The earnings call also pressed Zelnick on whether the company would use the moment to clarify GTA 6's standard-edition price. His answer, as reported by Insider Gaming, was unusually direct:
"No. We never make marketing announcements in our analyst calls. Never ever ever."
That's the cleanest "no" Zelnick has given on the price question in this whole pre-launch cycle. He's said variations of "we'll provide more value than we ask for in terms of price" multiple times across May; tonight's framing is structural rather than substantive. Earnings calls aren't the venue for SKU pricing. Rockstar Newswire is the venue.
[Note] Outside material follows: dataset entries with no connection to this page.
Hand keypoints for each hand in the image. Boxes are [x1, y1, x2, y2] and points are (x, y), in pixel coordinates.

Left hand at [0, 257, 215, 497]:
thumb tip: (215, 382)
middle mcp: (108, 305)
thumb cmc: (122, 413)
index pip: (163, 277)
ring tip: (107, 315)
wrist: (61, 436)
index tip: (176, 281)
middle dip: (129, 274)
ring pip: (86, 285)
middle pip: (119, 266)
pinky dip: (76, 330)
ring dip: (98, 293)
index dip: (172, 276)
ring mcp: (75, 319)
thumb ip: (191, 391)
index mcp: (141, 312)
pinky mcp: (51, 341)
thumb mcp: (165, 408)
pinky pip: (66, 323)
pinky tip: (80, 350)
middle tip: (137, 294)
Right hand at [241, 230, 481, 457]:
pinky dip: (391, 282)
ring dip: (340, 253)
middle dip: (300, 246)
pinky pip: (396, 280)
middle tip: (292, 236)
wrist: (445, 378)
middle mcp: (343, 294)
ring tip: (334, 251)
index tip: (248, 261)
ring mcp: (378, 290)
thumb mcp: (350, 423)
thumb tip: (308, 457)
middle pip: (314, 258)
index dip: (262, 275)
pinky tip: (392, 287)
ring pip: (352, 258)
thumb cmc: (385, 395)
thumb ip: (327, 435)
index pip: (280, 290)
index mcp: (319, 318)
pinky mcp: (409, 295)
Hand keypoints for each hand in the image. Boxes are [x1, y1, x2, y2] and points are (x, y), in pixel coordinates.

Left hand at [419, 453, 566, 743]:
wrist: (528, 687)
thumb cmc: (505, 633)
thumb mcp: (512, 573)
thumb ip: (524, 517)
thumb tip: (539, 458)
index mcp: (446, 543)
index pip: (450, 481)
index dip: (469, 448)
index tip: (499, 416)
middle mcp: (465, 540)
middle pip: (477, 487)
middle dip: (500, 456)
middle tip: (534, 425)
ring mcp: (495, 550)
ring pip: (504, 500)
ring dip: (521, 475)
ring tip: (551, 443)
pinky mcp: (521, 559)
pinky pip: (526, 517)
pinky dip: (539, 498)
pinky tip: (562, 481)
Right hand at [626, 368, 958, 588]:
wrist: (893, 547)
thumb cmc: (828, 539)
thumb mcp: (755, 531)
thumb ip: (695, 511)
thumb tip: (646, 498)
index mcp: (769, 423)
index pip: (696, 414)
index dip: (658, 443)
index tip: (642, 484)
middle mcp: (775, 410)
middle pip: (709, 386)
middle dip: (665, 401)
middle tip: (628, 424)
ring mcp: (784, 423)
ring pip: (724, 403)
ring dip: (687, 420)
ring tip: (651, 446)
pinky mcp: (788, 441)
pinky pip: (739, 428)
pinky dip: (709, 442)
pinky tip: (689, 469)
He's drawing the line.
For broader context on the cost-and-price math underlying the question, see our GTA 6 most expensive game ever made piece, which lays out why the price decision is fundamentally a unit-economics calculation against the cost rumour, not a vibes call.
What this means for tonight's stock reaction
A few hours of after-hours trading will tell the rest of the story, but the structural setup is straightforward.
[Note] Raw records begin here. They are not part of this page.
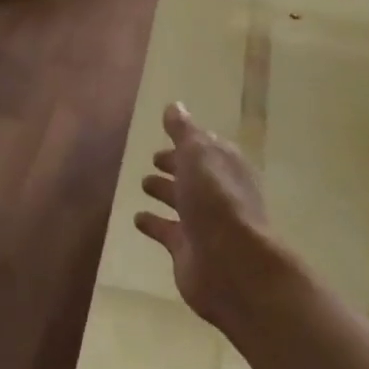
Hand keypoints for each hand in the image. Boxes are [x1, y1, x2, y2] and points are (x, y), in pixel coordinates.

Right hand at [135, 102, 278, 331]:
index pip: (206, 147)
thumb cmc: (216, 199)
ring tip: (144, 183)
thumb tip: (174, 105)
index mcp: (226, 165)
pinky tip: (137, 218)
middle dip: (176, 165)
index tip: (167, 134)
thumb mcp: (197, 154)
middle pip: (195, 174)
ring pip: (181, 201)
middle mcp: (219, 192)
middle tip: (155, 158)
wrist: (231, 263)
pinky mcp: (188, 249)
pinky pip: (167, 231)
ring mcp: (204, 222)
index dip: (189, 141)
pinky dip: (154, 224)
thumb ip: (184, 131)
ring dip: (165, 191)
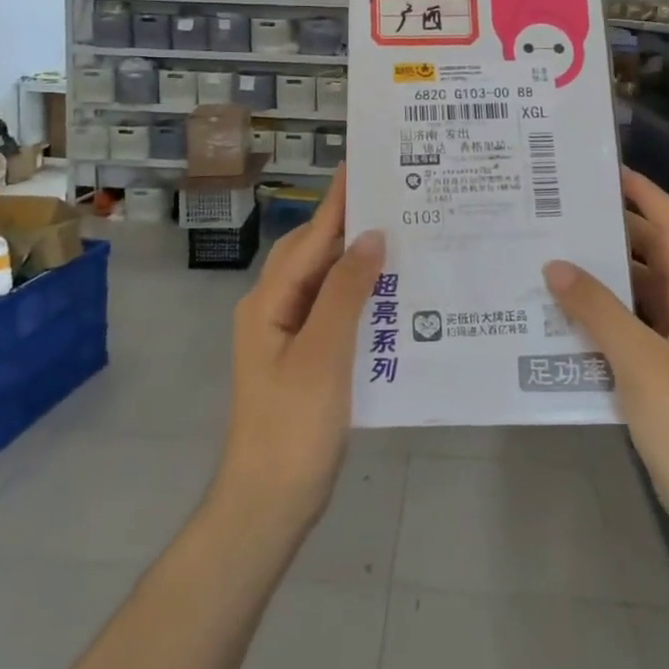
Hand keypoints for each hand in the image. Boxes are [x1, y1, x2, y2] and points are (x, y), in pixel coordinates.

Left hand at [213, 170, 384, 534]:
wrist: (269, 503)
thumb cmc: (294, 427)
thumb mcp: (323, 354)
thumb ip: (346, 291)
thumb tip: (371, 236)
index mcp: (269, 301)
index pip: (310, 238)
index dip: (336, 201)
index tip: (361, 165)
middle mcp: (273, 309)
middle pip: (312, 254)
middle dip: (348, 225)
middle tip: (394, 201)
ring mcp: (287, 336)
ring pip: (324, 282)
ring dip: (355, 260)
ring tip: (399, 239)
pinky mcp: (304, 360)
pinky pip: (332, 312)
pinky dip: (358, 296)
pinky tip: (390, 297)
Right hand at [543, 168, 668, 536]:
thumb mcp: (640, 362)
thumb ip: (597, 311)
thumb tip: (556, 266)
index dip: (644, 193)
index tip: (603, 171)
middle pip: (650, 252)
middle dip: (610, 228)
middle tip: (558, 212)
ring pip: (634, 290)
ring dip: (599, 274)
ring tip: (548, 256)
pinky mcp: (660, 369)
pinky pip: (626, 324)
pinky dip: (597, 314)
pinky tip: (558, 316)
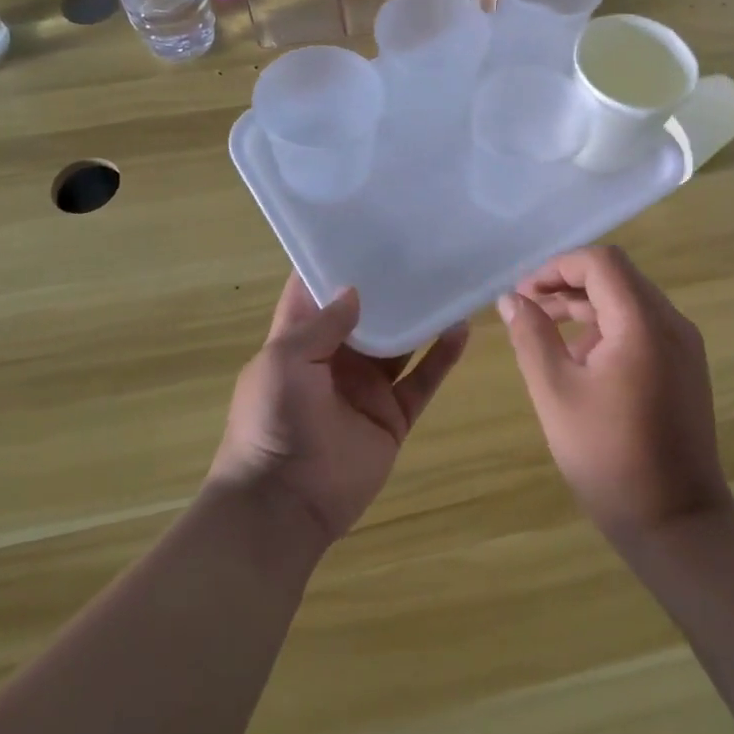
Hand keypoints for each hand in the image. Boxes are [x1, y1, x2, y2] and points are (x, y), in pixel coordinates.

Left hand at [209, 274, 467, 543]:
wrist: (284, 503)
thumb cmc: (273, 422)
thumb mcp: (284, 361)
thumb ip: (321, 325)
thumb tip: (355, 291)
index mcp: (299, 343)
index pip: (316, 294)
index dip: (336, 263)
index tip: (364, 229)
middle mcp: (335, 360)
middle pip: (367, 315)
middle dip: (388, 286)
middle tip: (420, 247)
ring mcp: (367, 388)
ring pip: (401, 344)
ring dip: (420, 317)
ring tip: (448, 280)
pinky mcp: (393, 415)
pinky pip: (423, 379)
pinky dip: (442, 356)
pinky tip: (460, 328)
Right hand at [496, 245, 732, 537]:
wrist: (678, 523)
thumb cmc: (609, 458)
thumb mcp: (556, 393)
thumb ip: (532, 337)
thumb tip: (511, 300)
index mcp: (643, 323)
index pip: (601, 262)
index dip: (557, 267)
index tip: (523, 295)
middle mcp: (672, 323)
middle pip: (617, 278)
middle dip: (568, 285)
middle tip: (526, 310)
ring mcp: (684, 346)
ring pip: (630, 302)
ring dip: (586, 307)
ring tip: (545, 333)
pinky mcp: (685, 368)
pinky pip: (643, 328)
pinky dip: (608, 329)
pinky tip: (580, 361)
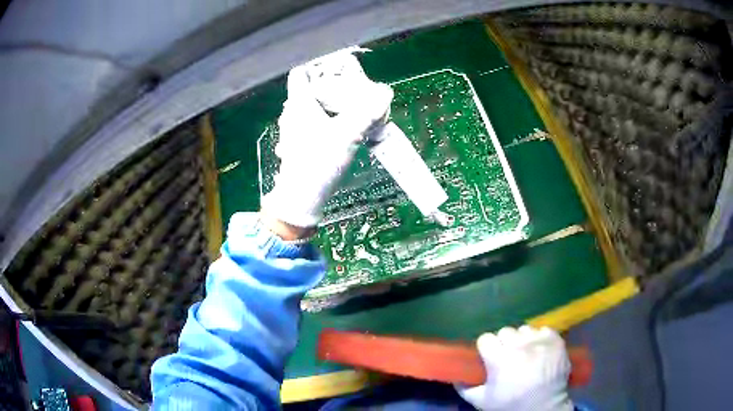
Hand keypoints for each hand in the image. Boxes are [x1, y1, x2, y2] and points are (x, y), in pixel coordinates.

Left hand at [260, 58, 392, 231]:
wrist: (301, 198)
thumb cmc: (319, 162)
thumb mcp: (347, 135)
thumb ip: (368, 112)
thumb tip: (386, 92)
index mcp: (299, 103)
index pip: (301, 72)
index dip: (319, 66)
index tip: (341, 71)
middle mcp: (292, 112)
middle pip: (310, 87)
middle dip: (331, 85)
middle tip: (354, 91)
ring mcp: (293, 129)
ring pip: (312, 105)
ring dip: (331, 104)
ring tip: (353, 110)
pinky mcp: (299, 142)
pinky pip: (313, 121)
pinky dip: (327, 119)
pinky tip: (343, 129)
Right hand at [457, 326, 572, 410]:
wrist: (544, 406)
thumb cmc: (511, 404)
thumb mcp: (482, 401)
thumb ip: (465, 388)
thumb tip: (456, 376)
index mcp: (499, 358)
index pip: (486, 338)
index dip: (486, 348)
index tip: (489, 357)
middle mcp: (519, 344)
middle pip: (505, 331)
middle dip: (504, 343)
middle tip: (508, 356)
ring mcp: (539, 340)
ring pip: (525, 329)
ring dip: (523, 340)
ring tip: (526, 353)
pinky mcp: (555, 339)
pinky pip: (543, 330)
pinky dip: (540, 339)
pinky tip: (540, 351)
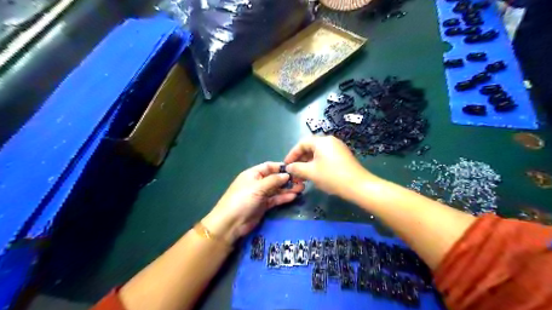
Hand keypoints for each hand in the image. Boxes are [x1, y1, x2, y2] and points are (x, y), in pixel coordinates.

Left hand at [203, 161, 305, 242]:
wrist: (231, 223)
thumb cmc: (242, 200)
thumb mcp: (257, 187)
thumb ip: (273, 180)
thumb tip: (286, 174)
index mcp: (252, 174)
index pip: (268, 167)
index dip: (280, 167)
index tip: (294, 168)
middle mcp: (257, 183)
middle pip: (274, 178)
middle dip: (287, 179)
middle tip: (301, 180)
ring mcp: (260, 195)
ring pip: (276, 189)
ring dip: (287, 189)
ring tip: (301, 188)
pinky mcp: (263, 206)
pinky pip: (275, 199)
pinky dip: (284, 197)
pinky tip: (294, 196)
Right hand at [285, 136, 374, 195]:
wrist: (358, 186)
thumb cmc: (332, 177)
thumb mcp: (311, 172)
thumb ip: (297, 168)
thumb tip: (289, 167)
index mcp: (322, 141)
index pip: (302, 144)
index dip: (292, 154)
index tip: (286, 165)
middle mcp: (330, 141)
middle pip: (310, 147)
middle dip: (300, 159)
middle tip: (294, 171)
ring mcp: (338, 148)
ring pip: (318, 153)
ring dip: (308, 163)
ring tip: (303, 175)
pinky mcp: (343, 156)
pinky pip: (325, 157)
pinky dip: (317, 164)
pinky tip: (315, 174)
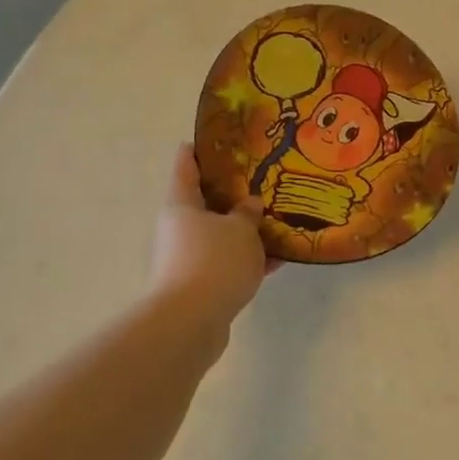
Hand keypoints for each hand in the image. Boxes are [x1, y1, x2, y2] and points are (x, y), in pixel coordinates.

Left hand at [149, 144, 277, 328]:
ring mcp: (187, 258)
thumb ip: (248, 213)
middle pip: (205, 202)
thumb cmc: (214, 261)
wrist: (191, 322)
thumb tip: (249, 204)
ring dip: (245, 231)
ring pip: (220, 235)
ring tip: (278, 222)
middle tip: (262, 181)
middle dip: (232, 193)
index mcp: (181, 204)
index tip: (219, 137)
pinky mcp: (200, 285)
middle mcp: (179, 228)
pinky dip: (249, 260)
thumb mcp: (241, 230)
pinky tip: (279, 260)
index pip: (186, 165)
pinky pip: (228, 263)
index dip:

- A guide below the bear-case threshold typically prints as a negative-reaction stock move in the first hour. TTWO opened the call at the high-end of its recent range. A move down on the guide is the base-case after-hours outcome.
- The size of the move depends on the analyst reading of "sandbagging vs realism". If the consensus interpretation overnight is that Take-Two is sandbagging on its first FY27 guide, the move stabilises by tomorrow's open. If the read tilts toward "realism," the move continues.
- Zelnick's tone on the call matters as much as the number. "We're being conservative on initial guidance" lands very differently than "we see headwinds in the back half." The transcript will be parsed obsessively over the next 12 hours.
We covered why this specific call was the last meaningful pre-launch delay window for GTA 6. Tonight's outcome doesn't surface any delay risk. The date is still November 19. The marketing-this-summer commitment is still on the table. The only thing the call materially moved is the FY27 number, and the direction it moved.
What still wasn't confirmed
The list of unconfirmed items going into the call is essentially the same list coming out:
- Standard-edition price for GTA 6.
- Deluxe and collector's-edition pricing.
- Pre-order date. No movement.
- Trailer 3 timing. No mention.
- PC release date. Tightened from "to follow" to "expected in 2027." Not a specific quarter or month.
- Specific marketing-beat windows within "this summer."
Zelnick was structurally unwilling to surface any of that during the call. Per his quote above, he doesn't view earnings calls as the appropriate venue for SKU announcements. Everything that wasn't confirmed tonight lives, by Take-Two's framing, on Rockstar Newswire and nowhere else.
What the next 30 days look like
Roughly:
- Now to 24 hours. TTWO stock reaction to the guide. Analyst notes start landing tomorrow morning.
- Next 5–10 days. First wave of sell-side guidance updates and price-target adjustments. Expect some downgrades and some sandbagging-defended ratings holds.
- June through July. Rockstar Newswire activity to watch: Trailer 3, the pre-order window, potentially a full feature reveal. The Zelnick "marketing beats this summer" framing has put June through August in scope.
- November 19, 2026. Launch.
For the wider Vice City and Leonida picture, see our Vice City 1986 meets GTA 6 Leonida piece. For the platforms-and-PC picture, see the GTA 6 platforms and launch landscape piece.
The honest read
Tonight's call did not deliver a clean bull-case result. It delivered a bear-case headline number on FY27 net bookings, a sharp "no" on the price question, and a confirmed-but-vague marketing-this-summer commitment. The November 19 date held. The PC release is now "2027" instead of "to follow." Everything else is unchanged from this morning.
Whether the $7.9B–$8.1B guide reads as conservative sandbagging or hard ceiling is the question that decides whether tonight is remembered as a buying opportunity or a real warning. Both readings have legitimate evidence. Both will be on the table in every TTWO note tomorrow morning.
Take-Two will update guidance again on the Q1 FY27 call in roughly three months. That's the next number that matters.